Monday, March 23, 2009

fly like an eagle

Over the last year and a half or so, I've wondered about writing on my blog a number of times. All of those times have been after at least 4 drinks. Tonight is no different.

I'm starting to understand why the best songs are writtedn by people who are either drunk or high; why every story that moves you is written by an author as famous for his love of the bottle as his works.

I'm not trying to glorify alcohol excesses (though there's no reason why I should even be clarifying that point) but it's fairly clear that liquor brings out the creative best in most people. I have observed people who are so totally wound up under ordinary circumstances that it's difficult to have a balanced conversation with him/her. But throw in a few large measures of single malt and it's as if you've breathed life into a mannequin. It's fuckin unreal.

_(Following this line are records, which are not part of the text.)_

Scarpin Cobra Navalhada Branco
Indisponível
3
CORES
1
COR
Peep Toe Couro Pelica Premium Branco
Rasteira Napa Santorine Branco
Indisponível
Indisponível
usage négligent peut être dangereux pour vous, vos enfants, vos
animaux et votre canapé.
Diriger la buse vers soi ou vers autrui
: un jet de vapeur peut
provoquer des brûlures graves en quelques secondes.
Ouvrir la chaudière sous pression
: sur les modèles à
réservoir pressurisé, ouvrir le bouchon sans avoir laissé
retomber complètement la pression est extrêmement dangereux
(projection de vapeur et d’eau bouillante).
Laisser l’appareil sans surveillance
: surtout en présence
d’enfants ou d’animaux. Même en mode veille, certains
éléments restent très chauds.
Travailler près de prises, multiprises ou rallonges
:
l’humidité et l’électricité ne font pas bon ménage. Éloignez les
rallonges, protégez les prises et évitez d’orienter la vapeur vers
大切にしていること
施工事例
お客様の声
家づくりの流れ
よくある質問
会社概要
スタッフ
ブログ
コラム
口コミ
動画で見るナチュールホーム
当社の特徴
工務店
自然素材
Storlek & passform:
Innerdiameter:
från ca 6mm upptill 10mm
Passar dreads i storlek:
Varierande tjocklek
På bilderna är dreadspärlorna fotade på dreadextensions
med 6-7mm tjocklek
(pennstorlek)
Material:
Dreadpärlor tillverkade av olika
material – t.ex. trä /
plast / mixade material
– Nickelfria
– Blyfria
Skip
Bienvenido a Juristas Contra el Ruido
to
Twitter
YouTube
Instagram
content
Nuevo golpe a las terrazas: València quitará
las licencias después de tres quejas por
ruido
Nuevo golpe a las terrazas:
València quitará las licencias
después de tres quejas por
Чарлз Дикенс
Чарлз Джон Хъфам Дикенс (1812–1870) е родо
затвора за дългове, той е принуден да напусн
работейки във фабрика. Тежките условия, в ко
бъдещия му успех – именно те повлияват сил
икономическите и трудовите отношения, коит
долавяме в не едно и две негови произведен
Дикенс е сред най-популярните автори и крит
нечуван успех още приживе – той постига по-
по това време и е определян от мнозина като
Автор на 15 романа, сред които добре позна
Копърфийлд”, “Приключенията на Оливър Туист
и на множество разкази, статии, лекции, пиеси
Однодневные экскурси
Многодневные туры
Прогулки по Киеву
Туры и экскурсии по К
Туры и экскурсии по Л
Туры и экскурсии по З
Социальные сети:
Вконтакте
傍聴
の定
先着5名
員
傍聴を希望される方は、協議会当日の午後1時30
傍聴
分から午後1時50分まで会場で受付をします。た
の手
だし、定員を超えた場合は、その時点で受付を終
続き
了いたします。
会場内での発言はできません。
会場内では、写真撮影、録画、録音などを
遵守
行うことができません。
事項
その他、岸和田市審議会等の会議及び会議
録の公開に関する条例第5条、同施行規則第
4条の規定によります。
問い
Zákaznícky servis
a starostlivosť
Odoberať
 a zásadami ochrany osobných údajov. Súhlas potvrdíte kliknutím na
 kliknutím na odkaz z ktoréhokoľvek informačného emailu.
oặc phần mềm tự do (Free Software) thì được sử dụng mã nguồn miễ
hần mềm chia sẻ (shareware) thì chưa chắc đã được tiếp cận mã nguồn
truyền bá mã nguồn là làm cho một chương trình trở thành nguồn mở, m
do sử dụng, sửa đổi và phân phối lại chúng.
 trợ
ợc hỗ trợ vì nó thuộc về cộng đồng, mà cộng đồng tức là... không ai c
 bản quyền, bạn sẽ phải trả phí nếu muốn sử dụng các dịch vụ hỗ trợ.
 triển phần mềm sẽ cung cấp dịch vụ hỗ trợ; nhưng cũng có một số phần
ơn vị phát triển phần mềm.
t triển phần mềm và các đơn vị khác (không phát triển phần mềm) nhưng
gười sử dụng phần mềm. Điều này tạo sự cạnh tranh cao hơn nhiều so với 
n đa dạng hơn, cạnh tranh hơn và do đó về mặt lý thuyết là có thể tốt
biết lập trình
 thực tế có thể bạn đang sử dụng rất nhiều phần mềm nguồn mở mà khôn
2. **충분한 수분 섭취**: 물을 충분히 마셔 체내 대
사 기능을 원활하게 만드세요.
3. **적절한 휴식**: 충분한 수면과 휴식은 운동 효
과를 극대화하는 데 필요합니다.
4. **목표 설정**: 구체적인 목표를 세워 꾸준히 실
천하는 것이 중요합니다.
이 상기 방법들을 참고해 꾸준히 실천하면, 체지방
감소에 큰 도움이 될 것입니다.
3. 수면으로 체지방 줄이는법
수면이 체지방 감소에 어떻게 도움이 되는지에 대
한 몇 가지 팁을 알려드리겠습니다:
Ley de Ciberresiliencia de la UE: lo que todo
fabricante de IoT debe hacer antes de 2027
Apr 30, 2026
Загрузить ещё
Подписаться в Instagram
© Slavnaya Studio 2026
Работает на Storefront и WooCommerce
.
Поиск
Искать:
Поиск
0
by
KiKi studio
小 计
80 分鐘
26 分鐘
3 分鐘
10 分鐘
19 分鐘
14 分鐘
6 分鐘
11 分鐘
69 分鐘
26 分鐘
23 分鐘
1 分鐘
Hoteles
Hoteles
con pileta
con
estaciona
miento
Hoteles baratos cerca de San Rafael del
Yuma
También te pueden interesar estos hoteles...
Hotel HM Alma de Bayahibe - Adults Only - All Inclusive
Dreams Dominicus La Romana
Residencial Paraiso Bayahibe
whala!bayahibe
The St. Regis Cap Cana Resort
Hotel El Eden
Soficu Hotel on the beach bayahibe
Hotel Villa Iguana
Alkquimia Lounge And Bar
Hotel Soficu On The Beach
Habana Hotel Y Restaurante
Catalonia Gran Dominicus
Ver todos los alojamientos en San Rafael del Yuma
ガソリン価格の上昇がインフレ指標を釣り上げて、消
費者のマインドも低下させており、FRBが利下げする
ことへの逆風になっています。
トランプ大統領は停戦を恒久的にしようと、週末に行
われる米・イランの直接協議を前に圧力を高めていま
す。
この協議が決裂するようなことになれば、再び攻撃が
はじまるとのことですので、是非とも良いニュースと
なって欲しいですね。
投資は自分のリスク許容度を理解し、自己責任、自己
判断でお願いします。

Recently I've started experiencing chest pain, one of which resulted in a panic call to the cardiologist. Probably gas. Anyway, I drink pretty much what is expected of people my age.....3-4 drinks saturday/sunday. Now here's the good part.....I'm a bloody insomniac during the week. I rarely get sleep before 3 am. I sleep like a baby on weekends. All my problems are stress-related. I've decided that if I'm gonna go, I'm gonna go high. I know I sound ridiculous, but I'm watching my life go by, and I've
realized that I'd rather be a dead drunk than a sober mannequin.

I've been raised with the idea that making mistakes is not acceptable. Insobreity gives me a temporary licence (valid only o my own trippin highway) to think/say/do anything I want without the burden of consequence. Like Clark Kent turning into Superman for a while., red chaddis and balls of steel.....the whole package.


I'd like to quote mr. Bob Marley here. who in all his wisdom taught us......

Sun is shining, the weather is sweet
Make you want to move your dancing feet
To the rescue, here I am
Want you to know ya, where I stand

(Monday morning) here I am
Want you to know just if you can
(Tuesday evening) where I stand
(Wednesday morning) tell myself a new day is rising
(Thursday evening) get on the rise a new day is dawning
(Friday morning) here I am
(Saturday evening) want you to know just
Want you to know just where I stand

When the morning gathers the rainbow
Want you to know I'm a rainbow too
So, to the rescue here I am
Want you to know just if you can
Where I stand, know, know, know, know, know


Peace. It's good to be back and writing again.